Belting zeigt aber auch, wie weit entfernt die Blickweise des westlichen Menschen von der des östlichen Menschen ist. Wo der direkte Blick verboten – vor allem zwischen den Geschlechtern – und die Darstellung des Göttlichen und des Menschlichen in der Kunst nicht möglich ist, sucht man andere Wege das Immanente und das Transzendente darzustellen. Hier kommt der Entwicklung der Geometrie, der Kalligraphie und der arabesken Form eine große Bedeutung zu. Auch die Formensprache der religiösen Architektur soll Inhalte vermitteln, die in der westlichen Malerei augenscheinlich viel einfacher und auf den ersten Blick verständlicher erscheinen.
Wenn wir Giottos Biblia Paupera in Assisi an den Wänden in den Fresken „lesen“, glauben wir das Leben des Heiligen Franzsikus zu verstehen – aber bleiben wir mangels theologischem und ikonographischem Wissens manchmal nicht wie Analphabeten vor den großen Werken der europäischen Malerei stehen? Und kann der des Lesens nicht kundige Gläubige in einer prachtvoll mit Fliesen ausgestatteten Moschee ohne die Interpretationsbrücke, die der Imam ihm in der Predigt, in der Auslegung, baut, den Weg zu den Inhalten der Suren alleine immer finden ?
Hans Belting bietet neben einer Myriade an hochinteressanten Fakten auch viele anregende Interpretationsansätze und Thesen.
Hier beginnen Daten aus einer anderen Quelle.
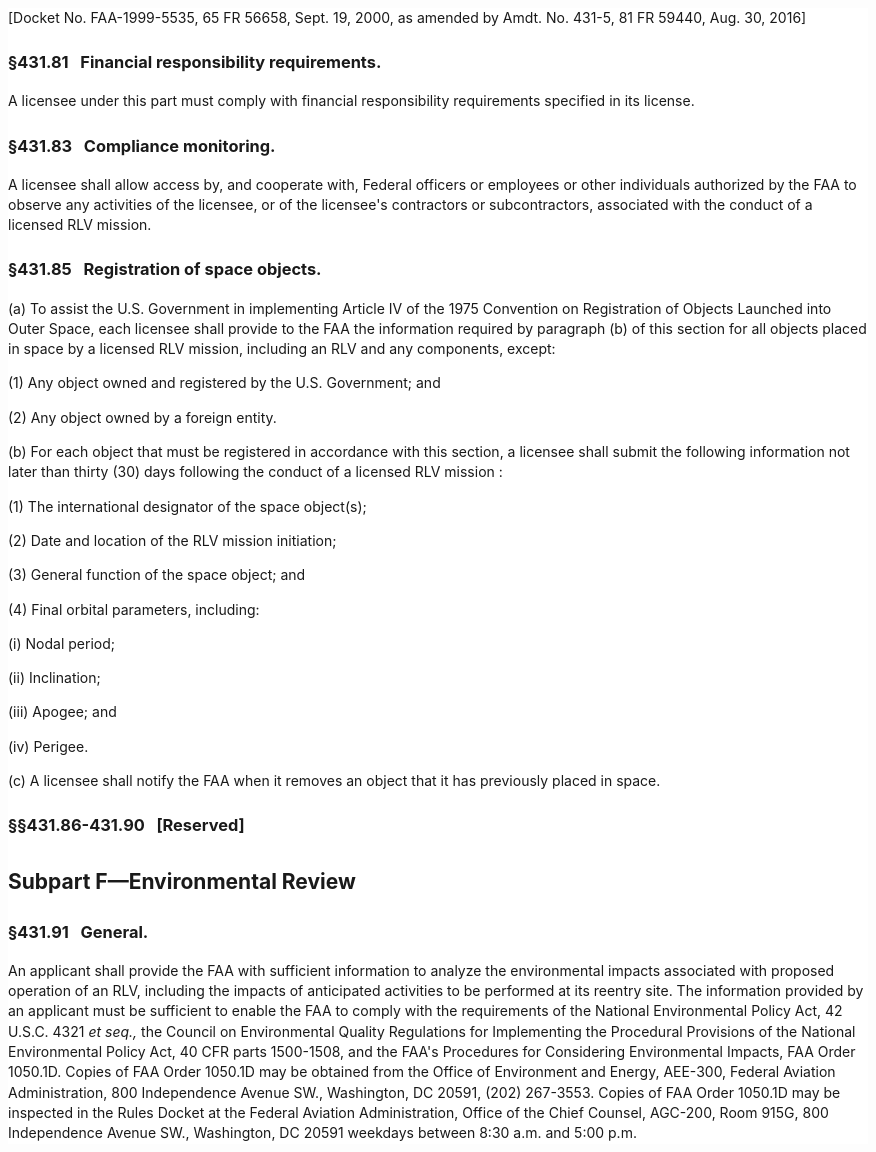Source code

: \[Docket No. FAA-1999-5535, 65 FR 56658, Sept. 19, 2000, as amended by Amdt. No. 431-5, 81 FR 59440, Aug. 30, 2016\]

### §431.81   Financial responsibility requirements.

A licensee under this part must comply with financial responsibility requirements specified in its license.

### §431.83   Compliance monitoring.

A licensee shall allow access by, and cooperate with, Federal officers or employees or other individuals authorized by the FAA to observe any activities of the licensee, or of the licensee's contractors or subcontractors, associated with the conduct of a licensed RLV mission.

### §431.85   Registration of space objects.

\(a\) To assist the U.S. Government in implementing Article IV of the 1975 Convention on Registration of Objects Launched into Outer Space, each licensee shall provide to the FAA the information required by paragraph (b) of this section for all objects placed in space by a licensed RLV mission, including an RLV and any components, except:

\(1\) Any object owned and registered by the U.S. Government; and

\(2\) Any object owned by a foreign entity.

\(b\) For each object that must be registered in accordance with this section, a licensee shall submit the following information not later than thirty (30) days following the conduct of a licensed RLV mission :

\(1\) The international designator of the space object(s);

\(2\) Date and location of the RLV mission initiation;

\(3\) General function of the space object; and

\(4\) Final orbital parameters, including:

\(i\) Nodal period;

\(ii\) Inclination;

\(iii\) Apogee; and

\(iv\) Perigee.

\(c\) A licensee shall notify the FAA when it removes an object that it has previously placed in space.

### §§431.86-431.90   \[Reserved\]

## Subpart F—Environmental Review

### §431.91   General.

An applicant shall provide the FAA with sufficient information to analyze the environmental impacts associated with proposed operation of an RLV, including the impacts of anticipated activities to be performed at its reentry site. The information provided by an applicant must be sufficient to enable the FAA to comply with the requirements of the National Environmental Policy Act, 42 U.S.C. 4321 *et seq.,* the Council on Environmental Quality Regulations for Implementing the Procedural Provisions of the National Environmental Policy Act, 40 CFR parts 1500-1508, and the FAA's Procedures for Considering Environmental Impacts, FAA Order 1050.1D. Copies of FAA Order 1050.1D may be obtained from the Office of Environment and Energy, AEE-300, Federal Aviation Administration, 800 Independence Avenue SW., Washington, DC 20591, (202) 267-3553. Copies of FAA Order 1050.1D may be inspected in the Rules Docket at the Federal Aviation Administration, Office of the Chief Counsel, AGC-200, Room 915G, 800 Independence Avenue SW., Washington, DC 20591 weekdays between 8:30 a.m. and 5:00 p.m.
Er gewährt dem interessierten Leser mitunter auch kontroverse Einblicke und Ausblicke und veranlasst ihn dazu, mit weit geöffneten Augen beim nächsten Besuch einer iranischen Moschee, einer Florentiner Kirche, der Pinakotheken oder einem Serail Neues und faszinierend Fremdes sowie immer schon vertraut Geglaubtes – aber bisher doch noch nicht ganz Wahrgenommenes – aus einer frischen Perspektive zu entdecken.
Dr. Christiane Clemm ist Lehrbeauftragte für Literaturwissenschaft und Literarisches Übersetzen im Institut für Anglistik an der LMU München.
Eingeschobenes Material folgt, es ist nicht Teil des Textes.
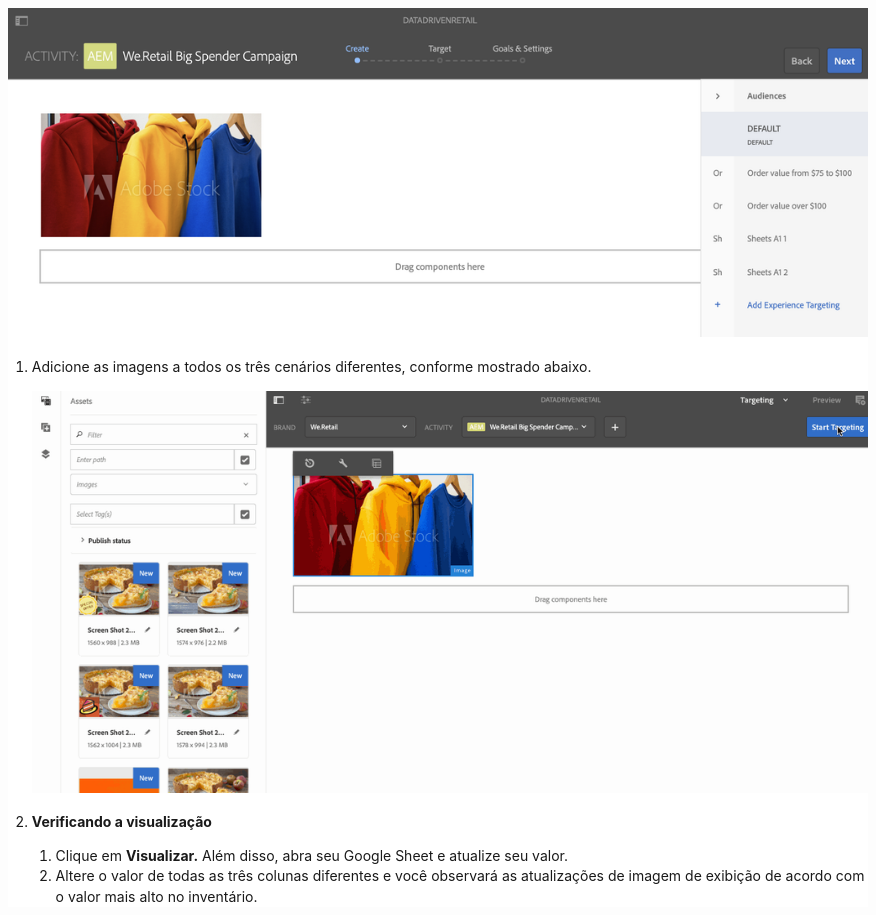    ![screen_shot_2019-05-06at123554pm](assets/screen_shot_2019-05-06at123554pm.png)

1. Adicione as imagens a todos os três cenários diferentes, conforme mostrado abaixo.

   ![retail_targeting](assets/retail_targeting.gif)

1. **Verificando a visualização**

   1. Clique em **Visualizar.** Além disso, abra seu Google Sheet e atualize seu valor.
   1. Altere o valor de todas as três colunas diferentes e você observará as atualizações de imagem de exibição de acordo com o valor mais alto no inventário.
Hans Belting Florenz und Bagdad. Eine westöstliche Geschichte des Blicks, 319 Seiten, 109 Abbildungen, davon 45 in Farbe, München C.H.Beck ³2009, ISBN 978-3-406-57092-6, gebundene Ausgabe 29,90 €. Seit 2012 gibt es in der Beck’schen Reihe – bsr 6019 – auch eine Paperback Ausgabe (ISBN 978-3-406-63273-0) für 19,95 €.